Not too much later, the rodent escapes.

I take two things away from this episode:

  • The patience and problem-solving was provided by 3 consecutive days of bicycle riding.
  • What I'm doing with Route 66, a journey and TBI is not so different from luring a rat out of the house. It's all about motivation, and opportunity.

Wednesday, February 1, 2012

Wednesday Montebello III

Every other Wednesday C. comes to clean our house. For this small fact I have a universe of gratitude.

When I was working, it was no problem being out of the house and out of her way. The problem then was "straightening up", a euphemism for trying to tame and control all manner of flotsam and jetsam lying around. We ran around like chickens on Tuesday night and Wednesday morning.

Now it's a problem being out of the house. The whole cleaning process takes about 4 hours, start to finish. The answer was to make a Wednesday ride, a ride up the nearest hill which also happens to be a hard climb. Today's ride is technically number 3, since rides 1 and 2 pre-date Route 66, a journey.

Montebello Road climbs for about 7.5 miles to the highest point on the ridge around here, Black Mountain. The highest point is around 2800 feet. With the last mile or so unpaved, a popular option for the time-crunched cyclist is the out-and-back. Up Montebello to the gate, then turn around and descend back the way you came. Incredible views and a fast descent. This, by the way, was the route of Wednesday Montebello I (on the Seven).

For the more rural experience, adventurous cyclists continue on Montebello Road past the gate. The surface is maintained but pavement gets sketchier until it becomes completely dirt. For the effort of climbing off pavement, the reward is 360-degree ridgetop views. Other perks include completely different weather than down in the valley, and usually a wildlife encounter.

From the summit there are a couple of options for dirt descents. The regular one is Montebello Road, which actually connects with Page Mill near the top. Plenty thrilling, since the surface is loose. The one I had my eye on today is Bella Vista, which turns into a beautiful sinew of singletrack, following the contour of the hills to the very top of Page Mill, via Canyon Trail. Never done that solo before.

Wednesday Montebello II was the rural route, descending Montebello to Page Mill (on the Waterford).

Today I wanted a longer ride and if the National Weather Service was to be believed, it might just be the day for it.
Would last night's weather front really clear out in time for an afternoon ride?

While prepping in the driveway, C. rolled up and we talked for about a half hour. It's amazing...she has cleaned our house for 15 years and we never see each other. It was really good to touch base.

On the other hand, it was a late start. And the initial chill as I roll down our street says it might be colder than the forecast, too. Hmmm.

The climb takes care of the cold problem. It's one of the fringe benefits of generating enough watts to turn the pedals!

Montebello is steepest near the bottom.
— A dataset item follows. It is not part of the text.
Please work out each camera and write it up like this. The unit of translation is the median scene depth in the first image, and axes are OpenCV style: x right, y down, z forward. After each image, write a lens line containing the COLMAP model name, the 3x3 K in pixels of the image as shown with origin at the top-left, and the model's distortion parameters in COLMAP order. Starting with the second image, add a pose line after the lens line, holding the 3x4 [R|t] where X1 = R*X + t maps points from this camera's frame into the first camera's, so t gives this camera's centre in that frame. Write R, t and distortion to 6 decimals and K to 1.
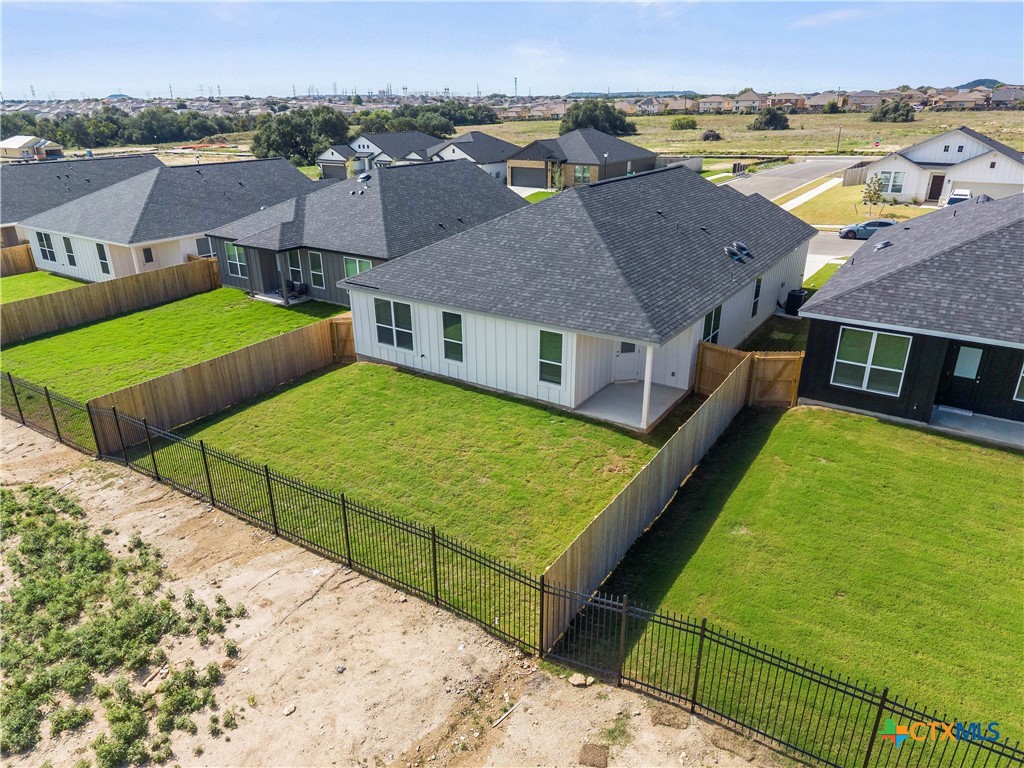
lens RADIAL K [[690.0, 0, 510.5], [0, 690.0, 385.6], [0, 0, 1]] dist [0.021766, -0.020869]
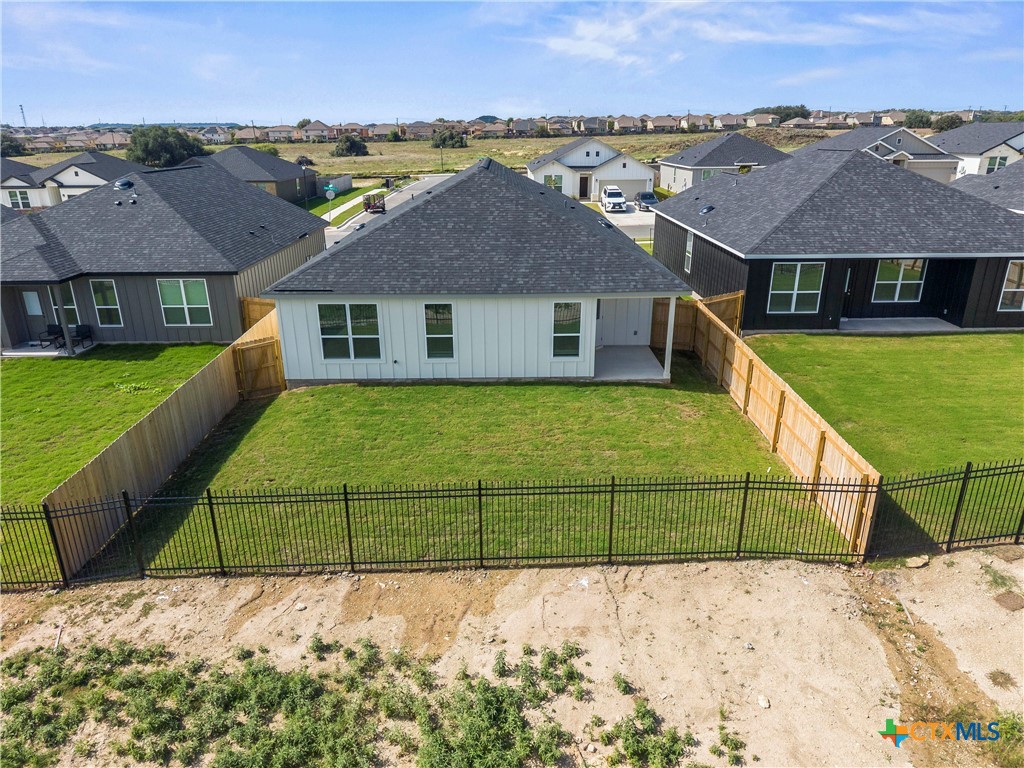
lens RADIAL K [[690.0, 0, 507.3], [0, 690.0, 387.3], [0, 0, 1]] dist [0.021766, -0.020869]
pose [[0.824927, -0.194344, 0.530778, -0.491723], [0.215645, 0.976217, 0.022289, -0.000873], [-0.522487, 0.096073, 0.847218, 0.203964]]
Those first 1-3/4 miles have an average grade of 9%, with steeper (12%) pitches. Even the pitches are comfortable for my back today, thanks to the triple. With each ride, it's feeling better and better.
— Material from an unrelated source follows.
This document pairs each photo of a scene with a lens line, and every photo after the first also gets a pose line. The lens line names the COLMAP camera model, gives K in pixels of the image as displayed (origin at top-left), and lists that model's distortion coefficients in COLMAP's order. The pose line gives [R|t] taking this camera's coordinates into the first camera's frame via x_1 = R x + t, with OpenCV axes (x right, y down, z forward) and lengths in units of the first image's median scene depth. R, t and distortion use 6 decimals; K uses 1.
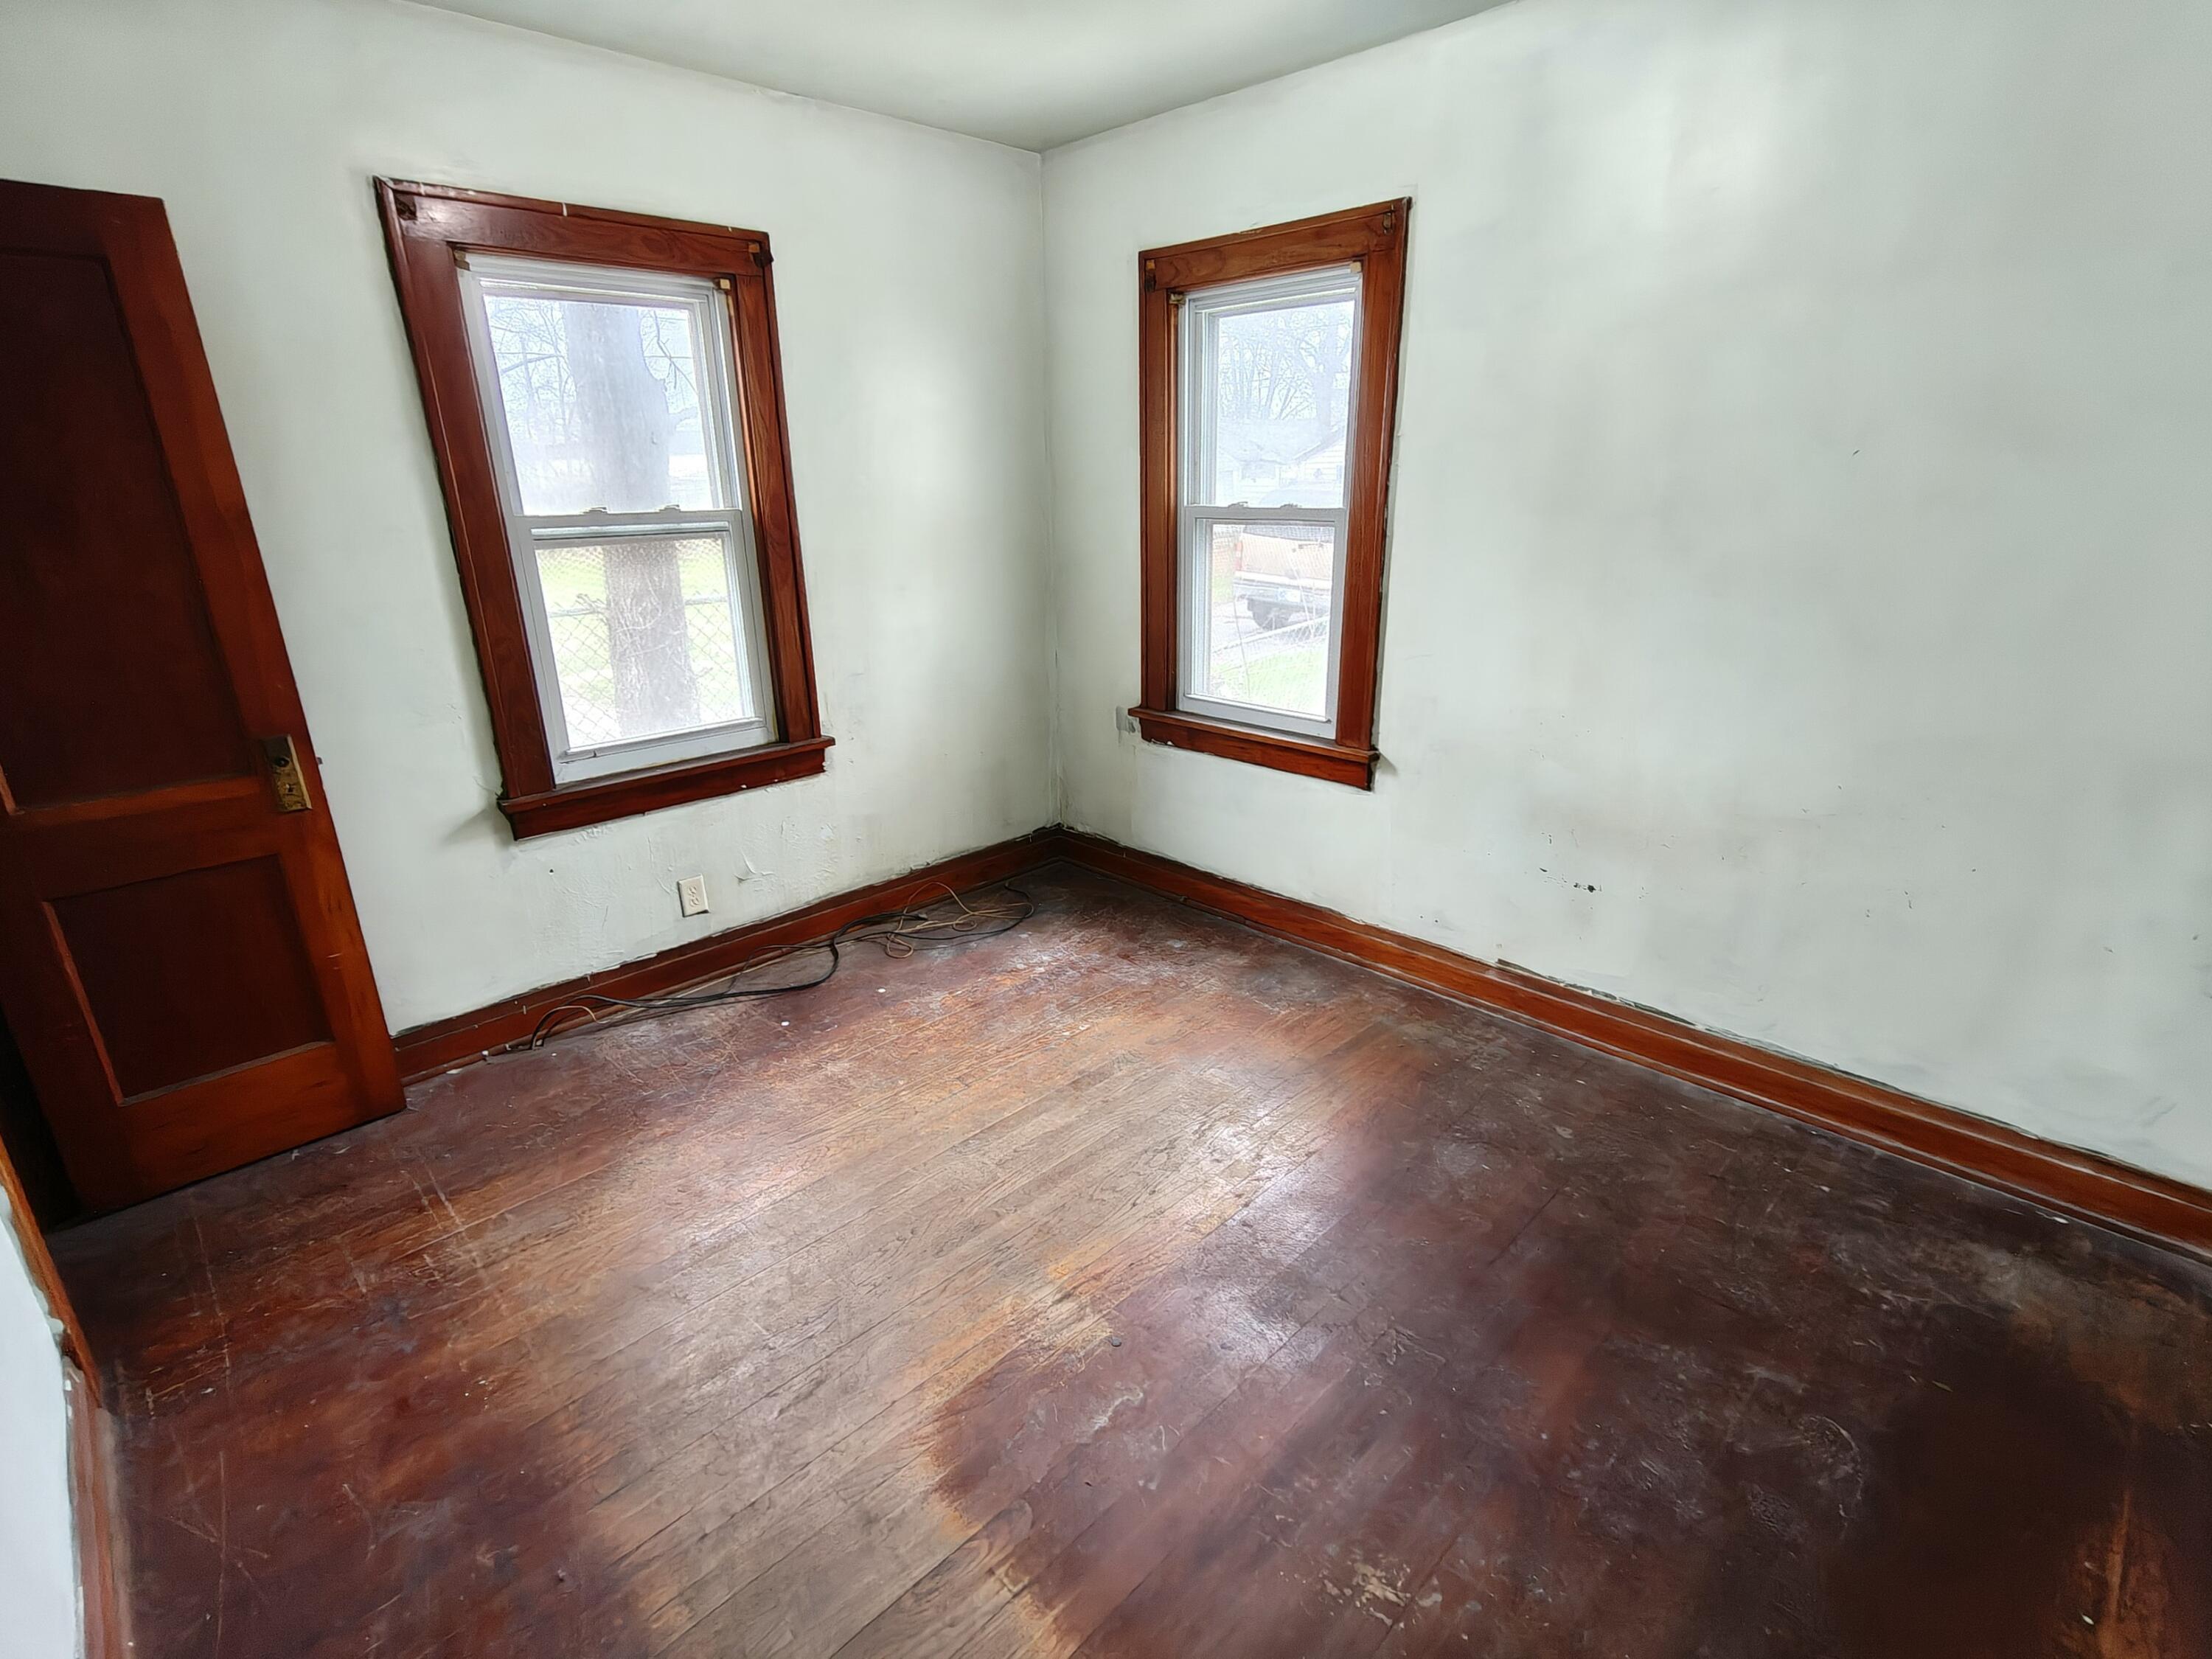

It sure is a beautiful day in the valley and I can't resist a few snapshots. Montebello is all about the views. And though the climbing is going well, up near Ridge Winery the photos reveal what kind of weather might be waiting:

I wiggle around the gate and start up the unpaved section. It's probably about 40 degrees up here, 20 degrees cooler than down below.
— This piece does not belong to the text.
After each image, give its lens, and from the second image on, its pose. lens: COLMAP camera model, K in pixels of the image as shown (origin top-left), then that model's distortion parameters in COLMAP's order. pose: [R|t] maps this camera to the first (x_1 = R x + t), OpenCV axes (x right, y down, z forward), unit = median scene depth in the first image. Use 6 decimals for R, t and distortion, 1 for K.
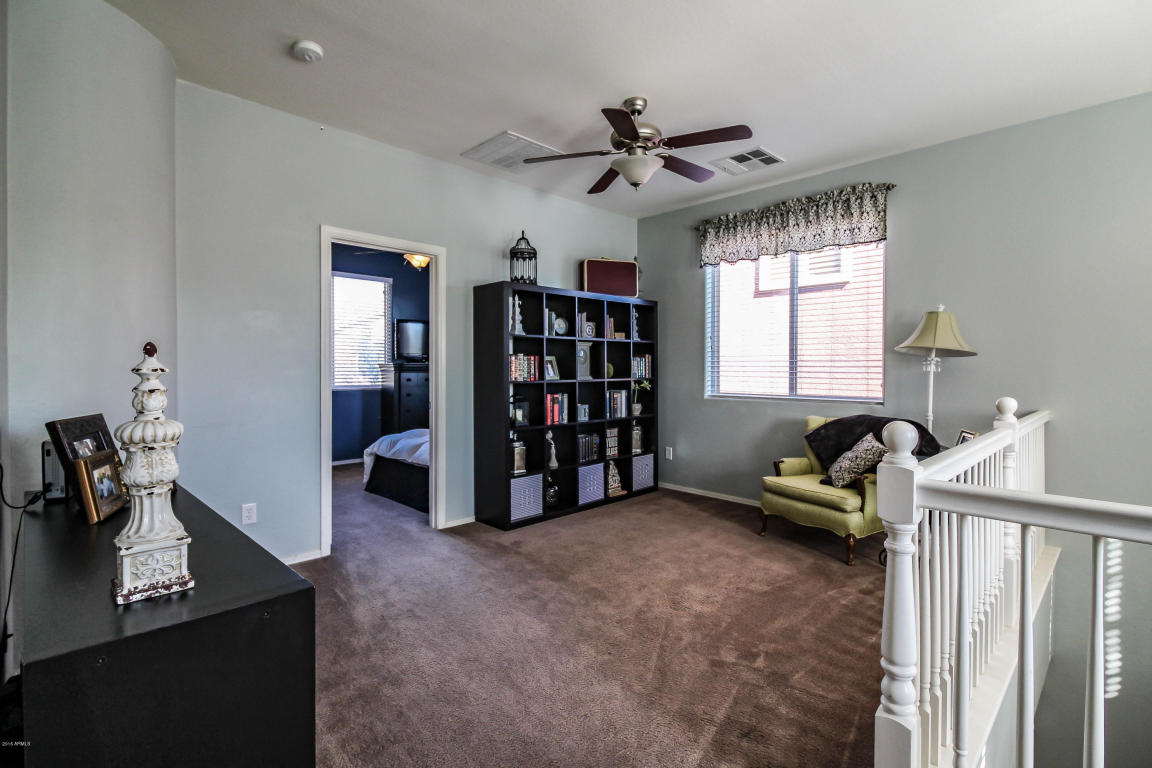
lens RADIAL K [[538.6, 0, 549.0], [0, 538.6, 376.2], [0, 0, 1]] dist [0.016720, -0.004007]
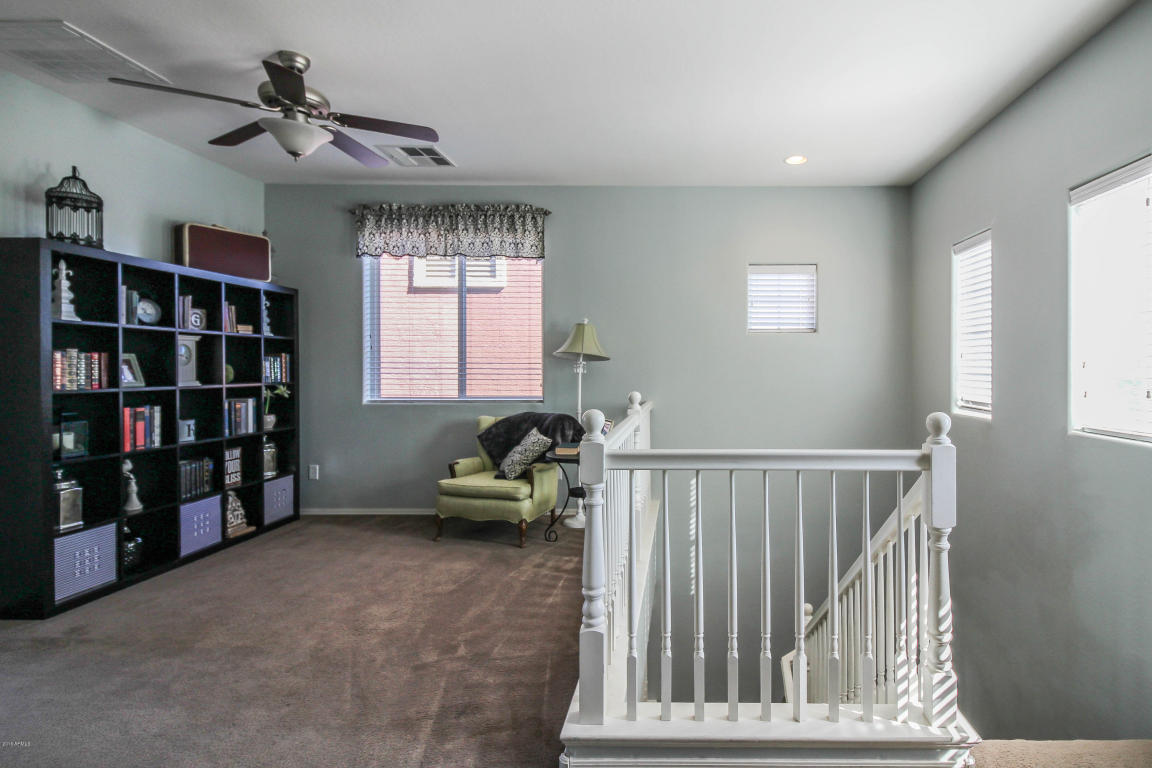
lens RADIAL K [[650.0, 0, 624.8], [0, 650.0, 372.6], [0, 0, 1]] dist [0.003018, -0.001681]
pose [[0.729589, -0.003891, 0.683875, -0.158765], [0.011361, 0.999915, -0.006431, 0.000941], [-0.683792, 0.012462, 0.729571, -0.093640]]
We are in the clouds and it's blowing hard. Time to be realistic, people. It's probably not a day to take a challenging dirt detour and extend the ride along the ridge. It's a day to head back down the hill.

That right there is the summit, with the radio towers slowing down the blowing mist!

Raising the Waterford's seat an extra half-inch really made a difference. The orange bike descends like a champ, into the warmth.